Хроника пикирующего района - страница 23



Крайняя подавленность и полная растерянность, физическая разбитость и эмоциональная опустошенность – эти определения звучали бы слишком слабо для того, чтобы точно охарактеризовать тогдашнее общее состояние Сергея Алексеевича. Он был полностью уничтожен и самого себя чувствовал едва ли не мертвецом с, по меньшей мере, месячным стажем.

Стояли вечерние сумерки, пустынный перрон продувал ощутимо прохладный пронизывающий ветер, периодически поднимая слабые вихри из пыли, обрывков газет, рваных полиэтиленовых пакетов, использованных презервативов и пластиковых одноразовых шприцов, с тоскливым звоном перекатывая жестяные консервные банки из под дешевых рыбных консервов, вдувая в нежную и впечатлительную душу Мухоргина смятение, щедро подкрашенное паническим страхом.

С громким многозначительным шипением автоматически закрылись двери вагонов Бешеной Электрички и, бодро застучав ржавыми колесами, неприкаянный электропоезд отправился по маршруту, точно неизвестному даже его машинистам, ежесекундно набирая скорость в геометрической прогрессии. Голодного и вымотанного Мухоргина опасно качнуло мощной воздушной волной, поднятой бешено стартовавшим в полную неизвестность скоростным электропоездом.

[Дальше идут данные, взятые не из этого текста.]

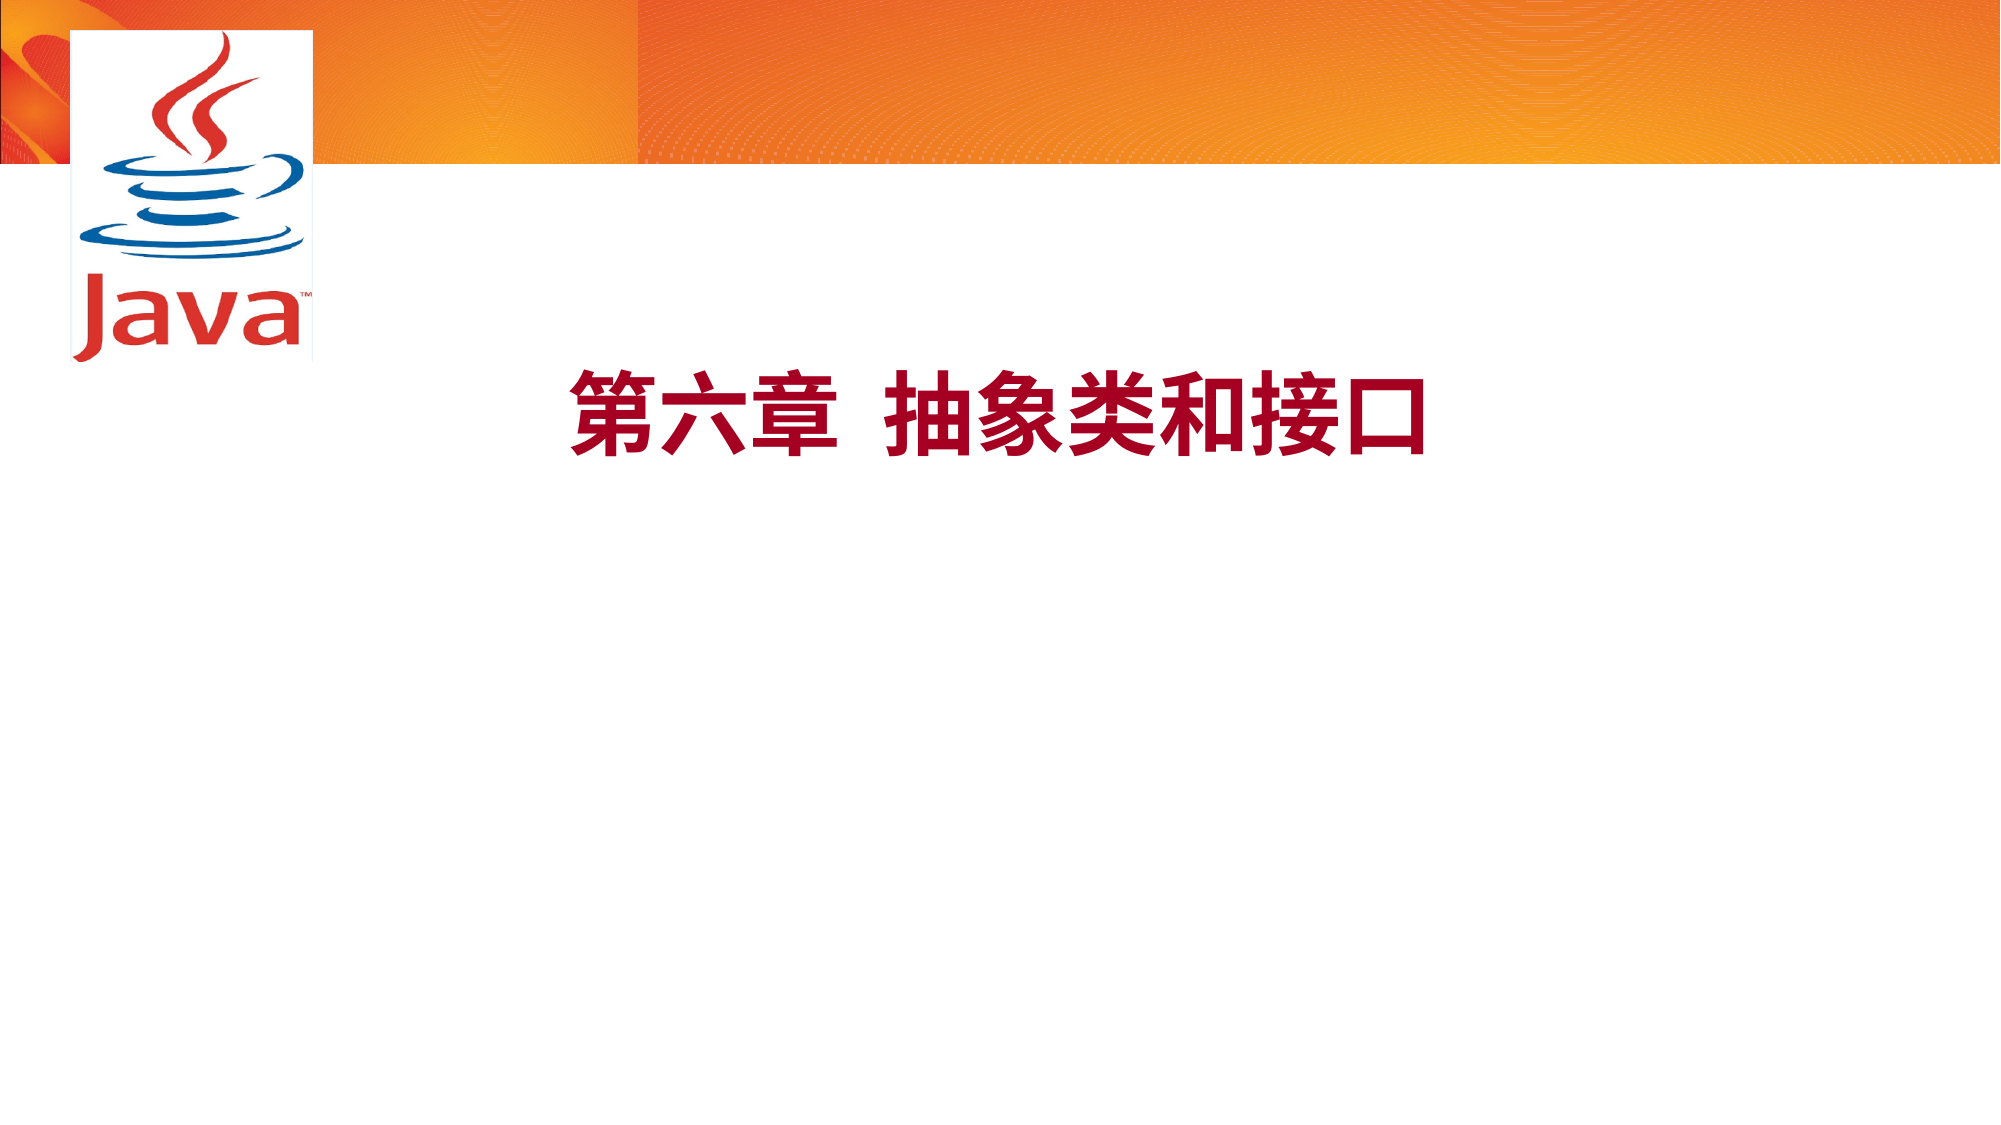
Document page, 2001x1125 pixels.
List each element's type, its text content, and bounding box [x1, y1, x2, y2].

А в следующую секунду Сергей Алексеевич увидел Шершней-Убийц – совершенно чудовищных насекомых, каждое из которых достигало не менее пятнадцати сантиметров в длину, не считая черной иглы жала, нацеленного на многочисленных потенциальных врагов из под низко опущенного полосатого брюха. Шершни вылетели откуда-то сквозь, внезапно серебристо засиявшую непроницаемую пелену, на миг застлавшую близорукие глаза Мухоргина плотным занавесом. Адские насекомые не тронули Сергея Алексеевича, но все как один злорадно посверкали ему в лицо, словно автомобили фарами, черными фасетчатыми глазищами, после чего, беспрекословно подчинившись телепатической команде самого крупного шершня, летевшего во главе стаи, видимо – вожака, умчались куда-то вслед за уже исчезнувшей в пыльных сумеречных далях «бешеной электричкой», распространяя на много метров вокруг грозное басовитое жужжание.

«Если здесь живут шершни, то должны обитать и пчелы!» – с надеждой подумал Мухоргин, опять оставшись в одиночестве и отчаянно, но, тщетно, пытаясь вспомнить, когда и при каких обстоятельствах он сел в эту электричку, как его, вообще, могло занести в столь жуткое, тоскливое и заброшенное место, каким, по всей видимости, являлось это самое Мертвоконево. Название станции, выведенное крупными черными буквами, он прочитал на покосившейся вывеске, прикрепленной к фронтону небольшого деревянного здания местного вокзала. Непосредственно над вывеской с названием станции, на коньке крыши, видимо, для вящей наглядности, был прикреплен выбеленный ветрами и дождями, жутко оскалившийся лошадиный череп. Узкие, густо запыленные окошки вокзального здания, своей явной непрозрачностью и безжизненностью, сильно смахивали на глаза безнадежно больного человека, впавшего в состояние глубочайшей комы. У Мухоргина появилась необъяснимая уверенность, что внутрь этого умершего естественной смертью вокзала, давно уже не ступала нога живого человека, точно также, как и давно никто не ходил по щербатому потрескавшемуся перрону, на котором он сейчас стоял и смотрел в открывшиеся ему туманные пыльные дали, размывавшие контуры, и очертания домов села Мертвоконево.